Your assignment => A word-for-word reproduction of the data below is needed, with no pictures in it.

Source data =>
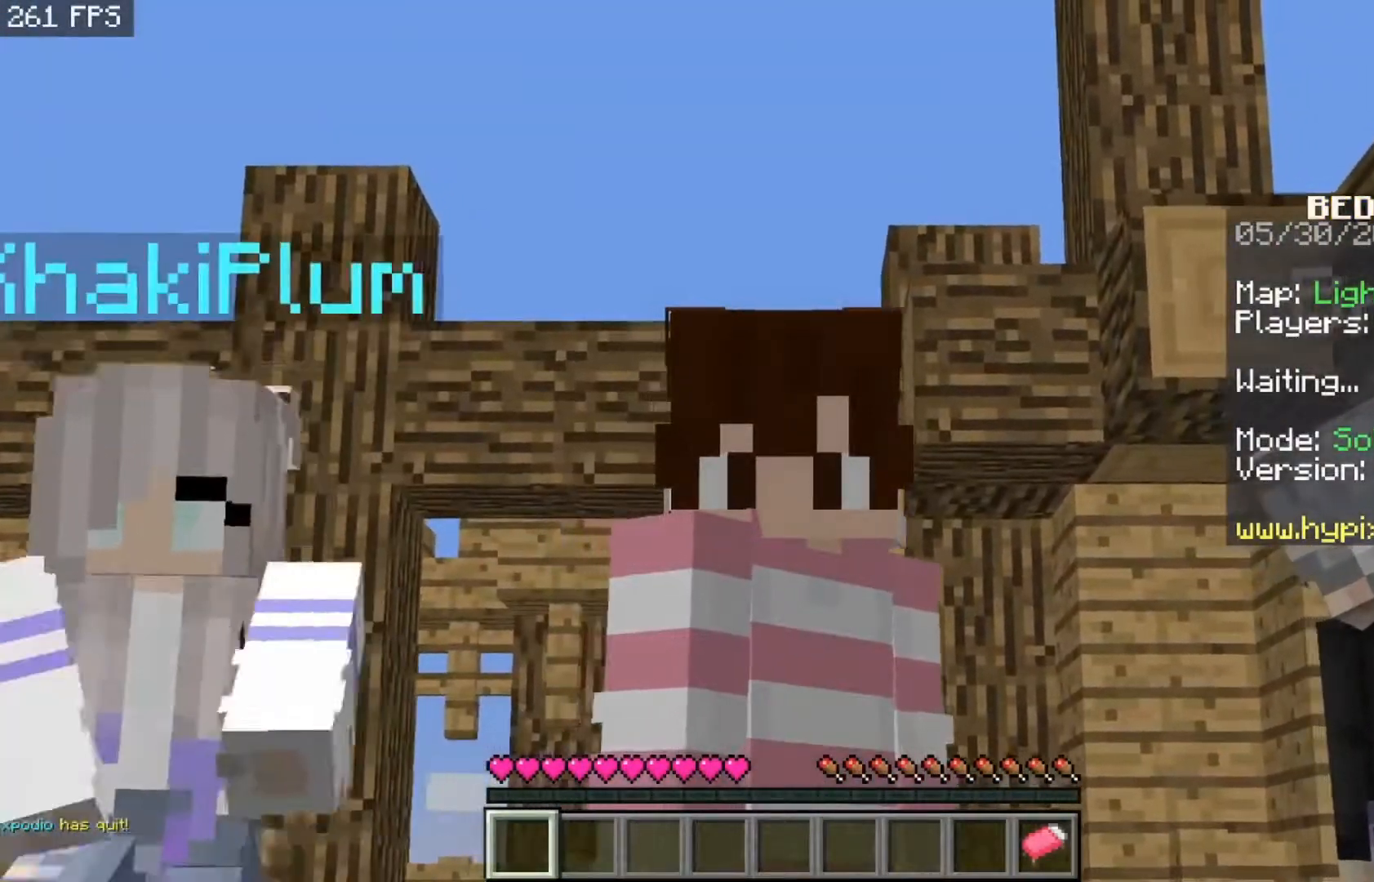
{"keys": [], "mouse": [], "events": []}
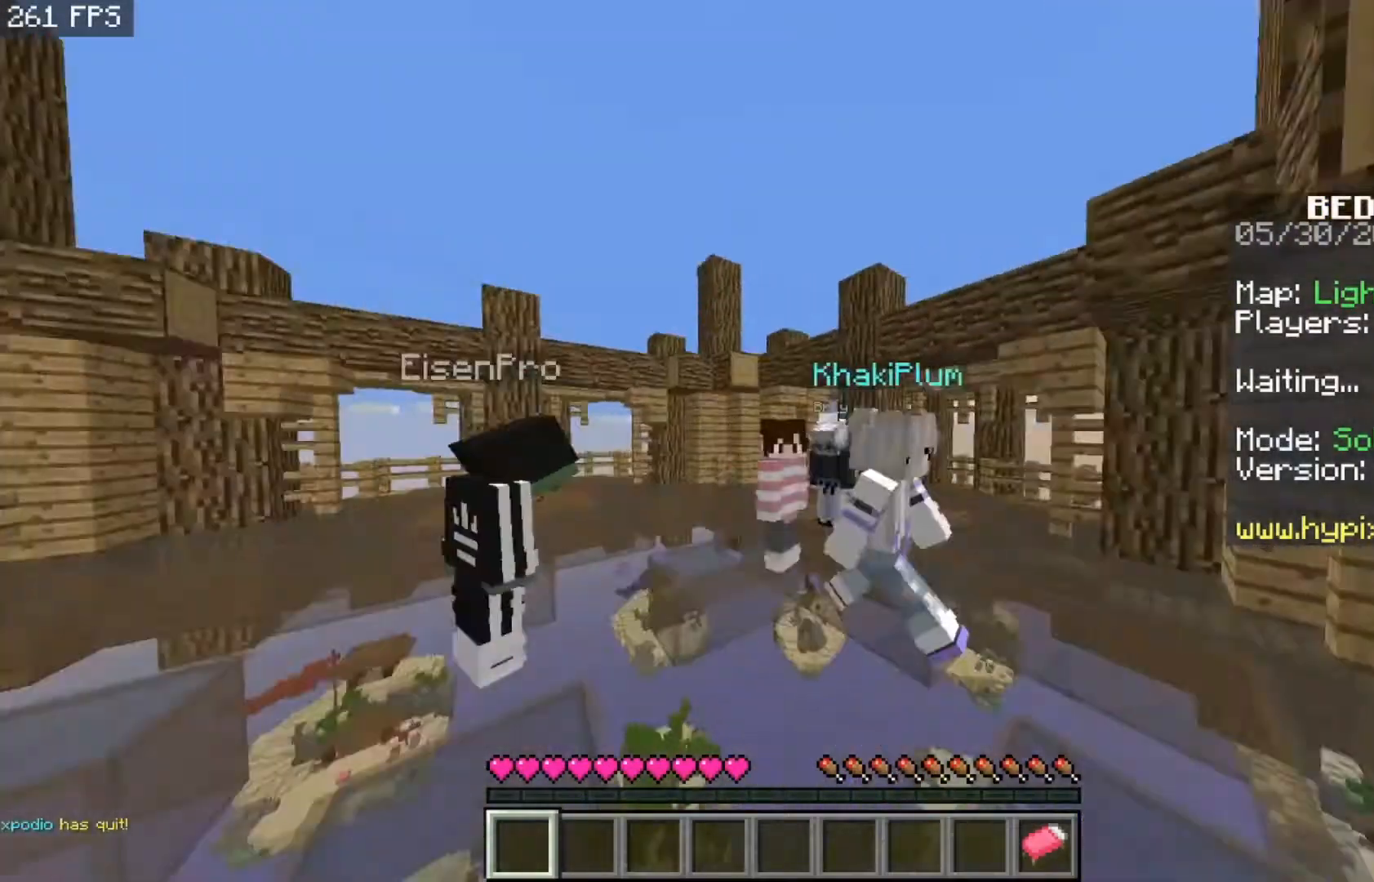
{"keys": [], "mouse": [], "events": []}
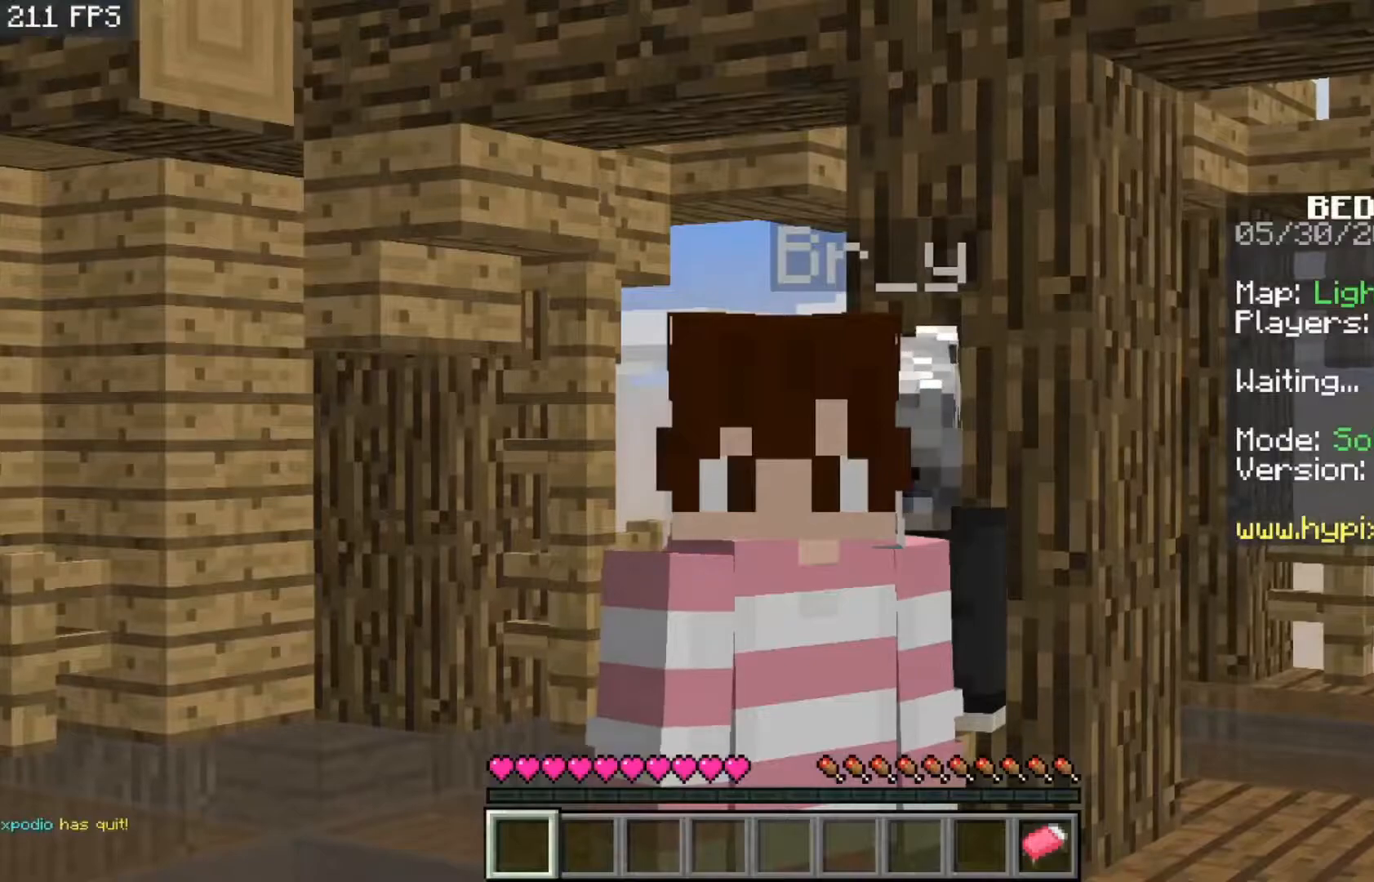
{"keys": [], "mouse": [], "events": []}
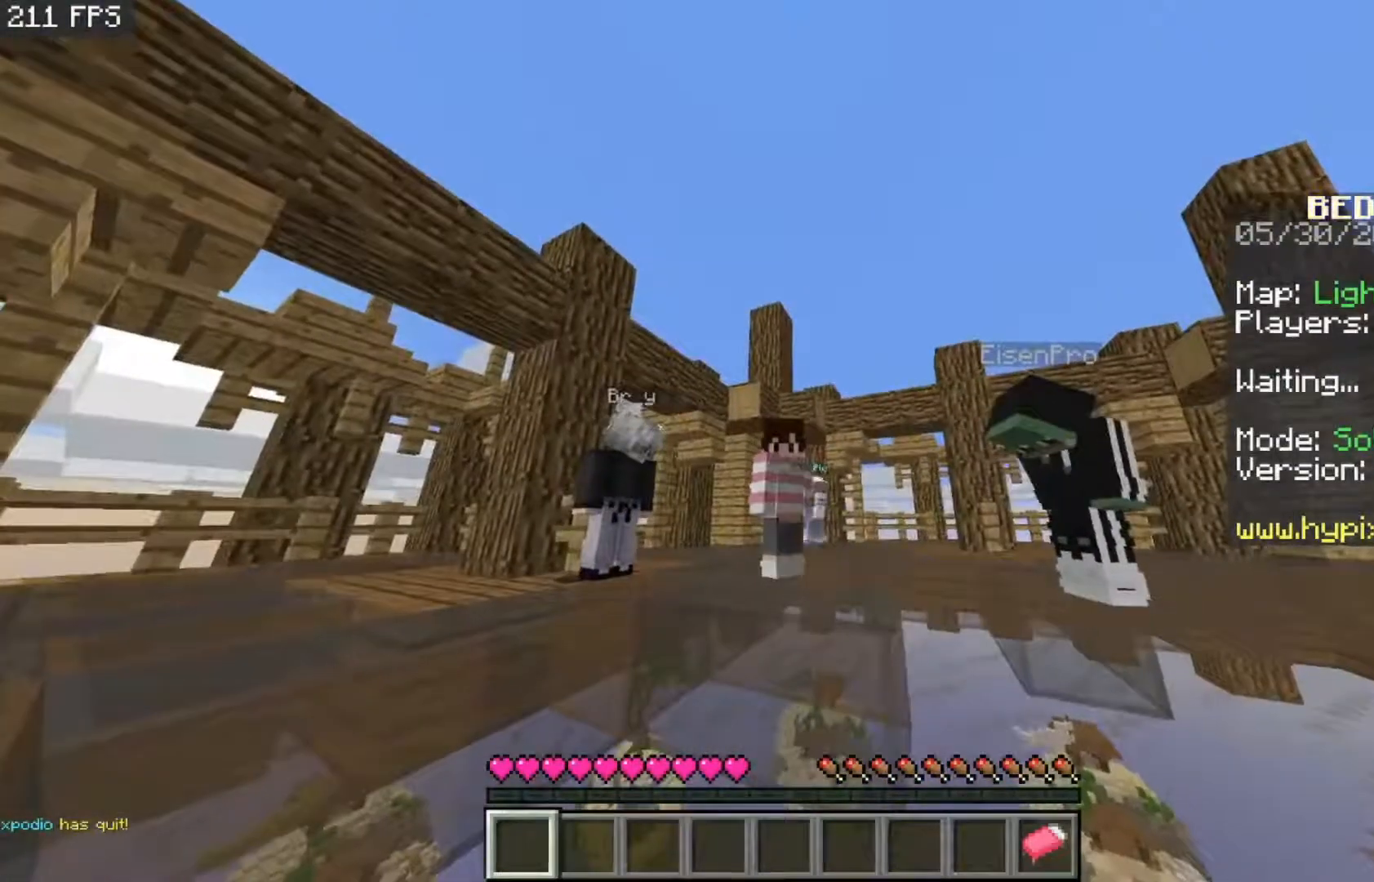
{"keys": [], "mouse": [], "events": []}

Finished exercise =>
{"keys": [], "mouse": [], "events": []}
{"keys": [], "mouse": [], "events": []}
{"keys": [], "mouse": [], "events": []}
{"keys": [], "mouse": [], "events": []}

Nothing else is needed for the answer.